Load Required Packages
library(readxl)
library(ggplot2)
Import Dataset
DatasetA2 <- read_excel("/Users/karim/Desktop/DatasetA2.xlsx")
head(DatasetA2)
## # A tibble: 6 × 2
## StudentID FavoriteDrink
## <dbl> <chr>
## 1 1 Soda
## 2 2 Soda
## 3 3 Soda
## 4 4 Coffee
## 5 5 Soda
## 6 6 Coffee
Create Frequency Table
chi_table <- table(DatasetA2$FavoriteDrink)
chi_table
##
## Coffee Soda Tea Water
## 26 29 28 17
Create Bar Chart
ggplot(DatasetA2, aes(x = FavoriteDrink, fill = FavoriteDrink)) +
geom_bar() +
labs(
x = "Favorite Drink",
y = "Frequency",
title = "Distribution of Beverage Preferences"
) +
theme(
text = element_text(size = 14),
axis.title = element_text(size = 14),
axis.text = element_text(size = 14),
plot.title = element_text(size = 14),
legend.position = "none"
)
Chi-Square Goodness-of-Fit Test
observed <- as.numeric(chi_table)
# Expected proportions (equal distribution across 4 categories)

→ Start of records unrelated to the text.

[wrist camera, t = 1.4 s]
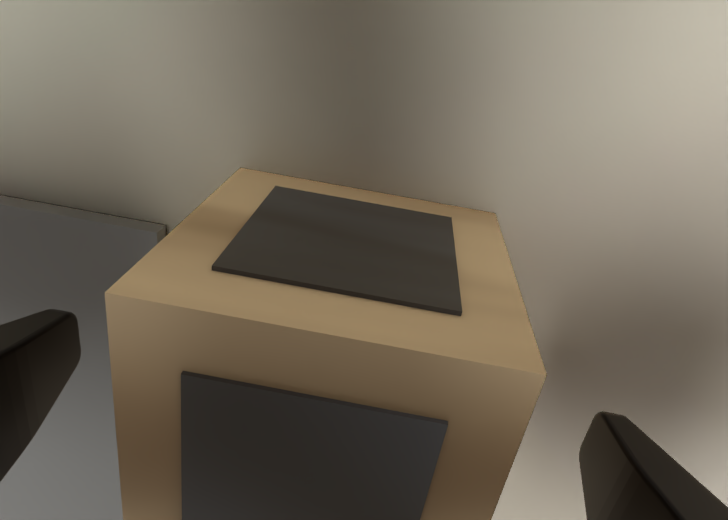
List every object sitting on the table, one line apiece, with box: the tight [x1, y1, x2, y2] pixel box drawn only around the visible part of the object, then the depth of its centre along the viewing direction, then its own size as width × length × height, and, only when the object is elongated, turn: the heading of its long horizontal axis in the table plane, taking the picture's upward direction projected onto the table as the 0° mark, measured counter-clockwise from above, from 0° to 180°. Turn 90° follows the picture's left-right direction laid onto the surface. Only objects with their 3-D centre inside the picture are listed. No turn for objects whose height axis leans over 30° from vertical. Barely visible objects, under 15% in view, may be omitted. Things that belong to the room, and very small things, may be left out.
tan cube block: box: [105, 168, 547, 520], centre depth 9 cm, size 5×5×5 cm
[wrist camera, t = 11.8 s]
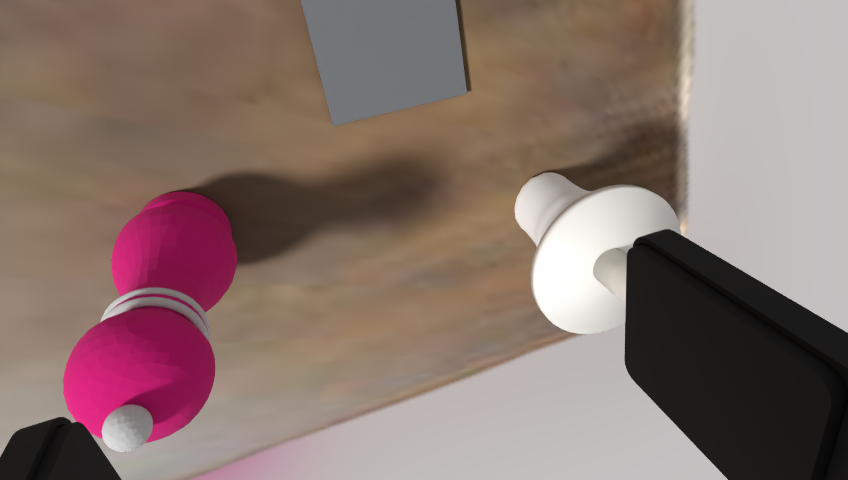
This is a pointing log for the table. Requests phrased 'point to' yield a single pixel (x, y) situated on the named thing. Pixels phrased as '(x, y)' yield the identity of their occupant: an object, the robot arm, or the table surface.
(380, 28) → the mat
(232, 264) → the pepper mill
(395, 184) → the table surface
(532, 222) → the cup
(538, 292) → the lid
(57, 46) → the table surface
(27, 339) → the table surface
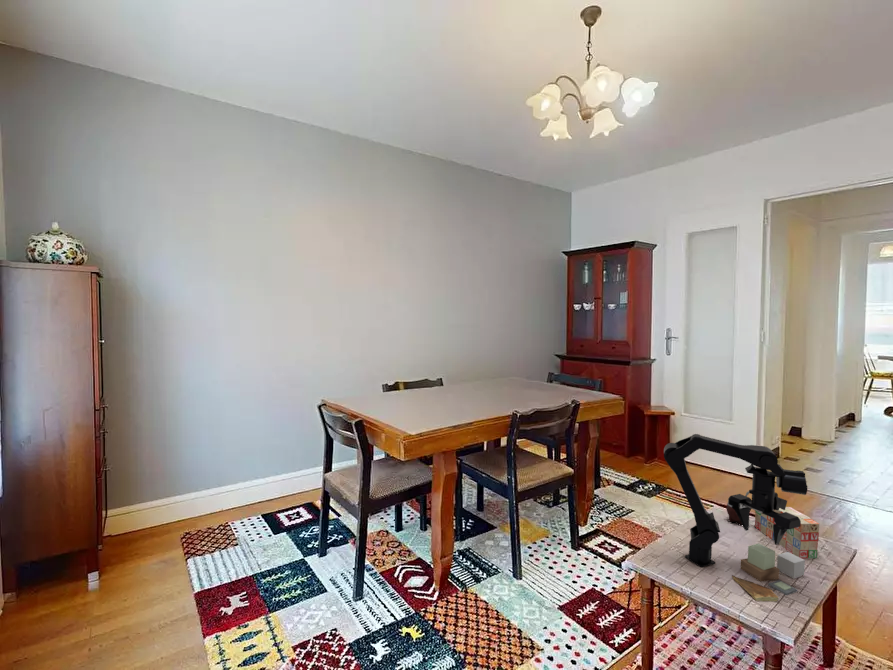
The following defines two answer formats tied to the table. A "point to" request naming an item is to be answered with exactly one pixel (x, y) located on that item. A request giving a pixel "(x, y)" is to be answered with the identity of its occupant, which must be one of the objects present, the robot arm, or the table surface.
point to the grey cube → (790, 564)
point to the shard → (756, 590)
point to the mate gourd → (733, 513)
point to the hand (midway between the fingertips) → (761, 537)
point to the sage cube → (761, 556)
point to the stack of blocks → (793, 533)
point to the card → (782, 587)
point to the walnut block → (759, 571)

expected <- c(0.25, 0.25, 0.25, 0.25)
chi_result <- chisq.test(x = observed, p = expected)
chi_result
##
## Chi-squared test for given probabilities
##
## data: observed
## X-squared = 3.6, df = 3, p-value = 0.308
Effect Size (Cohen’s W)
sqrt(chi_result$statistic / sum(chi_table))
## X-squared
## 0.1897367
Interpretation A chi-square goodness of fit test showed that there were no significant differences between the observed and expected frequencies, χ²(3) = 3.60, p = .308. therefore, we fail to reject the null hypothesis. This shows that there is no statistically significant difference in the beverage preferences of students, and the distribution of preferences is roughly equal for tea, coffee, soda, and water. The effect size was small (Cohen’s W = .19).